‘She Has Her Mother’s Laugh’ chronicles how scientists have come to understand genetics
The Elephant Man, novelist Pearl S. Buck and Phoebus, god of the sun, all find their way into science writer Carl Zimmer’s latest book. In She Has Her Mother’s Laugh, Zimmer uses famous moments in history — and Greek mythology — to explain genetics and how researchers have come to understand heredity and try to manipulate it.
Zimmer walks through centuries of exploration, settling into stories of scientists who tried to use simplistic notions of heredity to improve the human race. While investigating inheritance, Francis Galton, who coined the term “eugenics,” noticed that notable men had notable sons. He suggested in 1865 that England’s well-being depended on a national breeding program to produce more talented people. His hereditary utopia would make a terrifying episode of TV’s Black Mirror. Galton’s work launched later efforts in the United States to erase undesirable characteristics through sterilization laws and mental capacity checks of immigrants. Eugenics also fed the Nazis’ notion of a superior race. Zimmer doesn’t shy away from the harmful impact of such research and describes the science that showed the flaws in such discriminatory thinking.

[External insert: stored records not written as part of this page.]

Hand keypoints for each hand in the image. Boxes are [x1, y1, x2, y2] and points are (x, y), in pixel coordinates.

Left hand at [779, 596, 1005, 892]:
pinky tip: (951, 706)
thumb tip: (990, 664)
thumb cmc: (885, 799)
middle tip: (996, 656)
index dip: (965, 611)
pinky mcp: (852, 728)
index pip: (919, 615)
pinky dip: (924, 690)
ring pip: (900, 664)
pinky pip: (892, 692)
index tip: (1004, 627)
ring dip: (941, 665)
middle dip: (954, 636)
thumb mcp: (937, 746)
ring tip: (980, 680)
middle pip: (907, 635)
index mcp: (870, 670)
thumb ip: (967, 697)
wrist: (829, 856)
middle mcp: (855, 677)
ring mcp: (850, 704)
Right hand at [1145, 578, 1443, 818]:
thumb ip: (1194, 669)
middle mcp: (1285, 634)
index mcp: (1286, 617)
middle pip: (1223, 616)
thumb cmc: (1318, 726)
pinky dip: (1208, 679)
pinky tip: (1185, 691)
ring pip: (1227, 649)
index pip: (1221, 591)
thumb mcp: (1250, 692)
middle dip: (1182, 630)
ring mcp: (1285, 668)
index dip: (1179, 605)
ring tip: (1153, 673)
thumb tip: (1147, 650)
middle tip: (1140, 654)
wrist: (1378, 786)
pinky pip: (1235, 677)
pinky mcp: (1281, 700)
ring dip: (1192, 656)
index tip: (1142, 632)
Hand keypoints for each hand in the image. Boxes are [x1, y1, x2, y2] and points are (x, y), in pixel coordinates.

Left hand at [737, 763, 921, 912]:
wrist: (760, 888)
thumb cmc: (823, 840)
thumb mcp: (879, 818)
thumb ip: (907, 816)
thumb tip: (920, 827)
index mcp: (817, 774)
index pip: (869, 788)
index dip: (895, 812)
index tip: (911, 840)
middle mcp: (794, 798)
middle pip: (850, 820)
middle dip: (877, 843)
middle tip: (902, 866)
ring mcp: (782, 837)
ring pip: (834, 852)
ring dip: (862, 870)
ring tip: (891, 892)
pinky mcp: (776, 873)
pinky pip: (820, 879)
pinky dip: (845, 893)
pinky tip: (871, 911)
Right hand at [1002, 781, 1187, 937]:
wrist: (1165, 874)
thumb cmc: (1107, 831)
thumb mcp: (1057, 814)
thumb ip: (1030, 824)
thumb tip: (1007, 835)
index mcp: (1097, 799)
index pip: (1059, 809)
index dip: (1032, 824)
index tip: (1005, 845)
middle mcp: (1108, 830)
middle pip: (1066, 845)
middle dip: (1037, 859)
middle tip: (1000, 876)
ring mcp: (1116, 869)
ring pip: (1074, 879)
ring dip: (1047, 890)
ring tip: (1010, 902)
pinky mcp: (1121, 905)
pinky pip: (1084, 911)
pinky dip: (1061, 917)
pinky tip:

This story is part of a multipart series on consumer genetic testing. See the whole series.
With more than 550 pages, the book covers a lot of ground, from discoveries of inherited diseases like phenylketonuria to mosaics, individuals whose cells are not all genetically identical. In places, Zimmer uses the private lives of public figures to introduce advances in genetics. With so many examples, it’s hard to grasp why he included certain stories. Some parts drag a bit, others zing.
We’re all familiar with Joseph Merrick, the Elephant Man. How researchers came to understand why he was deformed is fascinating. In the early 2000s, scientists discovered that several people with the same disease, now called Proteus syndrome, had mutations in the AKT1 gene important to controlling cell growth. There is current work on a drug to block the gene’s actions. Too late for Merrick, but the work offers hope for people today with the disease.
For some readers, the parts of the book that cover recent research history may feel like familiar walks down memory lane, with added context and details. Zimmer takes us back to research on Neandertals interbreeding with ancient humans (SN: 6/5/10, p. 5), Pima Indians and their high rates of type 2 diabetes, and CRISPR, the prized gene-editing tool (SN: 9/3/16, p. 22). Zimmer describes following CRISPR research as a reporter, witnessing “the beginning of something enormous.”
The book ends with cautionary tales about past attempts to toy with nature to fix environmental problems that turned into ecological disasters. Zimmer also points out future risks of gene manipulation that scientists and ethicists have just begun to consider. The next chapter on heredity, he notes, has as many warning signs as opportunities.